Black History Month: apartheid
Apartheid is the name of the racial institution that was established in 1948 by the National Party that governed South Africa until 1994. The term, which literally means “apartness”, reflected a violently repressive policy designed to ensure that whites, who comprised 20 per cent of the nation’s population, would continue to dominate the country.
Although the policy began officially in 1948, the practice of racial discrimination has deep roots in South African society. As early as 1788, Dutch colonisers began establishing laws and regulations that separated white settlers and native Africans. These laws and regulations continued after the British occupation in 1795, and soon led to the channelling of Africans into specific areas that would later constitute their so-called homelands. By 1910, the year that all of the formerly separate Boer republics united with the British colony to become the Union of South Africa, there were nearly 300 reserves for natives throughout the country.
By 1948, DF Malan, the prime architect of apartheid, led the National Party in the first campaign that centred on openly racist appeals to white unity. The party promised that if elected it would make permanent these reserves under the joint fundamental principles of separation and trusteeship. The National Party swept into office, winning 80 seats (mainly from Afrikaner voters), compared with the United Party’s 64 seats.
Soon afterwards the new government instituted a number of policies in the name of apartheid, which sought to “ensure the survival of the white race” and to keep the different races separate on every level of society and in every facet of life. One of the first acts passed was the Prohibition of Mixed Marriages Act, in 1949, which outlawed marriage between Europeans and non-Europeans. The next year new legislation banned sexual intercourse between Europeans and non-Europeans. Additionally, in 1950, the Malan government passed the Population Registration Act, which categorised every South African by race, and subsequently required people to carry with them at all times a card stating their racial identity. This Act was later modified in 1952, by issuing “reference books” instead of identification passes. Anyone caught without their “reference book” was fined or imprisoned.
The Group Areas Act of 1950, however, was the core of apartheid in South Africa. The act marked off areas of land for different racial groups, and made it illegal for people to live in any but their designated areas. Thousands of Africans were uprooted and moved into racially segregated neighbourhoods in cities or to reserves that by the 1970s would be called homelands.
In conjunction with the Reservation of Separate Amenities Act of 1953, even black workers who during the day worked in the now residentially white-only cities were still required to use different public transportation, post offices, restaurants, schools, and even separate doors, benches, and counters. The Natives Urban Areas Act in 1952 and the Native Labour Act in 1953 placed more restrictions on the black majority in South Africa.

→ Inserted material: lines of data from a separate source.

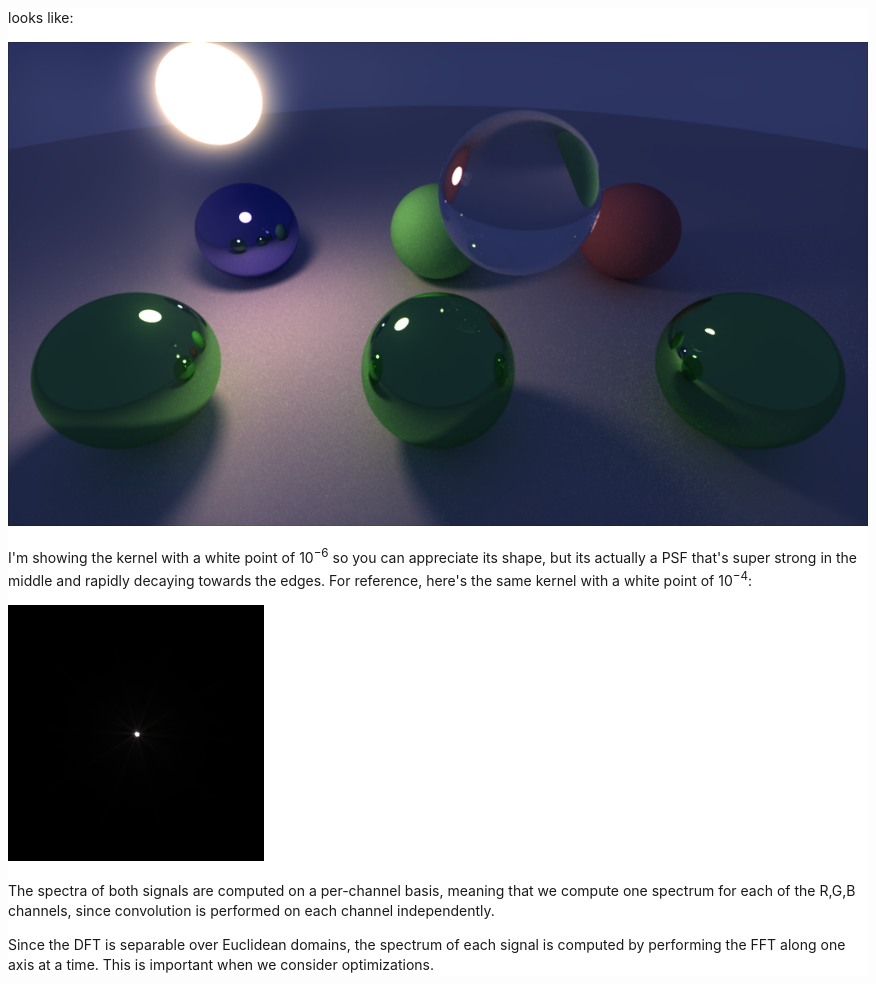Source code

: looks like: 

![Convolved](convolved.png "Convolved")

I'm showing the kernel with a white point of $10^{-6}$ so you can appreciate its shape, but its actually a PSF that's super strong in the middle and rapidly decaying towards the edges. For reference, here's the same kernel with a white point of $10^{-4}$:

![Small Kernel](kernel_small.png "Kernel with a higher white point")

The spectra of both signals are computed on a per-channel basis, meaning that we compute one spectrum for each of the R,G,B channels, since convolution is performed on each channel independently.

Since the DFT is separable over Euclidean domains, the spectrum of each signal is computed by performing the FFT along one axis at a time. This is important when we consider optimizations.
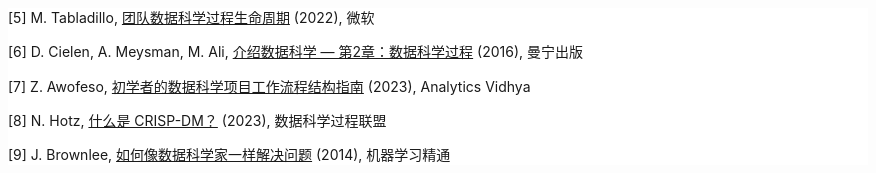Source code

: [5] M. Tabladillo, [团队数据科学过程生命周期](https://learn.microsoft.com/en-us/azure/architecture/data-science-process/lifecycle) (2022), 微软

[6] D. Cielen, A. Meysman, M. Ali, [介绍数据科学 — 第2章：数据科学过程](https://livebook.manning.com/book/introducing-data-science/chapter-2/) (2016), 曼宁出版

[7] Z. Awofeso, [初学者的数据科学项目工作流程结构指南](https://www.analyticsvidhya.com/blog/2022/07/structuring-data-science-projects-workflow-beginners-guide/) (2023), Analytics Vidhya

[8] N. Hotz, [什么是 CRISP-DM？](https://www.datascience-pm.com/crisp-dm-2/) (2023), 数据科学过程联盟

[9] J. Brownlee, [如何像数据科学家一样解决问题](https://machinelearningmastery.com/how-to-work-through-a-problem-like-a-data-scientist/) (2014), 机器学习精通
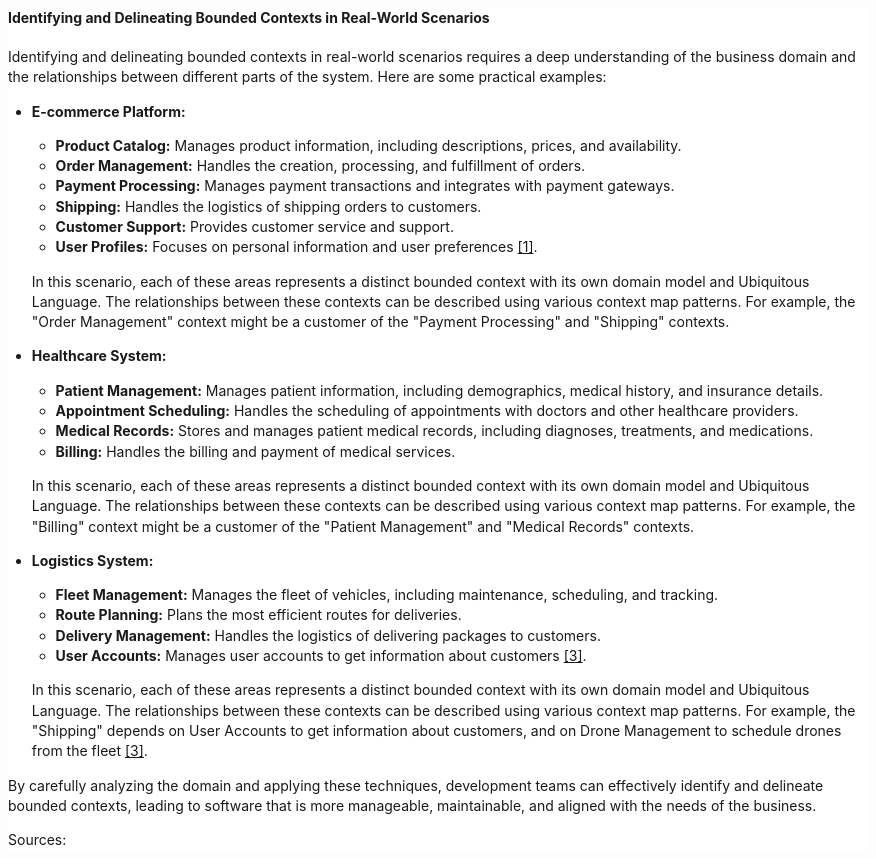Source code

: #### Identifying and Delineating Bounded Contexts in Real-World Scenarios

Identifying and delineating bounded contexts in real-world scenarios requires a deep understanding of the business domain and the relationships between different parts of the system. Here are some practical examples:

*   **E-commerce Platform:**
    *   **Product Catalog:** Manages product information, including descriptions, prices, and availability.
    *   **Order Management:** Handles the creation, processing, and fulfillment of orders.
    *   **Payment Processing:** Manages payment transactions and integrates with payment gateways.
    *   **Shipping:** Handles the logistics of shipping orders to customers.
    *   **Customer Support:** Provides customer service and support.
    *   **User Profiles:** Focuses on personal information and user preferences [[1]](https://www.sayonetech.com/blog/bounded-context-microservices/).

    In this scenario, each of these areas represents a distinct bounded context with its own domain model and Ubiquitous Language. The relationships between these contexts can be described using various context map patterns. For example, the "Order Management" context might be a customer of the "Payment Processing" and "Shipping" contexts.

*   **Healthcare System:**
    *   **Patient Management:** Manages patient information, including demographics, medical history, and insurance details.
    *   **Appointment Scheduling:** Handles the scheduling of appointments with doctors and other healthcare providers.
    *   **Medical Records:** Stores and manages patient medical records, including diagnoses, treatments, and medications.
    *   **Billing:** Handles the billing and payment of medical services.

    In this scenario, each of these areas represents a distinct bounded context with its own domain model and Ubiquitous Language. The relationships between these contexts can be described using various context map patterns. For example, the "Billing" context might be a customer of the "Patient Management" and "Medical Records" contexts.

*   **Logistics System:**
    *   **Fleet Management:** Manages the fleet of vehicles, including maintenance, scheduling, and tracking.
    *   **Route Planning:** Plans the most efficient routes for deliveries.
    *   **Delivery Management:** Handles the logistics of delivering packages to customers.
    *   **User Accounts:** Manages user accounts to get information about customers [[3]](https://learn.microsoft.com/en-us/azure/architecture/microservices/model/domain-analysis).

    In this scenario, each of these areas represents a distinct bounded context with its own domain model and Ubiquitous Language. The relationships between these contexts can be described using various context map patterns. For example, the "Shipping" depends on User Accounts to get information about customers, and on Drone Management to schedule drones from the fleet [[3]](https://learn.microsoft.com/en-us/azure/architecture/microservices/model/domain-analysis).

By carefully analyzing the domain and applying these techniques, development teams can effectively identify and delineate bounded contexts, leading to software that is more manageable, maintainable, and aligned with the needs of the business.

Sources:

Three important movements challenged apartheid. The oldest was the African National Congress (ANC), which was founded in 1912. The Pan Africanist Congress broke away from the ANC in 1958 and initiated its own campaign against apartheid. Both groups were eventually banned by the South African Government and forced underground, where they began violent campaigns of resistance. In the late 1960s, the South African Students’ Organisation was formed. Today it is known as the Black Consciousness Movement in South Africa.
Apartheid formally ended in 1994 with the first election, which allowed the participation of all adult voters. With that election, Nelson Mandela became the first black president of South Africa.
Sources: Martin Meredith, In the Name of Apartheid (New York: Harper & Row Publishers, 1988); Mokgethi Motlhabi, Challenge to Apartheid: Toward a Moral National Resistance (Grand Rapids: William B. Erdmann’s Publishing Company, 1988); L.E. Neame, The History of Apartheid: The Story of the Colour War in South Africa (New York: London House & Maxwell, 1962); US Department of State: Diplomacy in Action. “The end of apartheid.”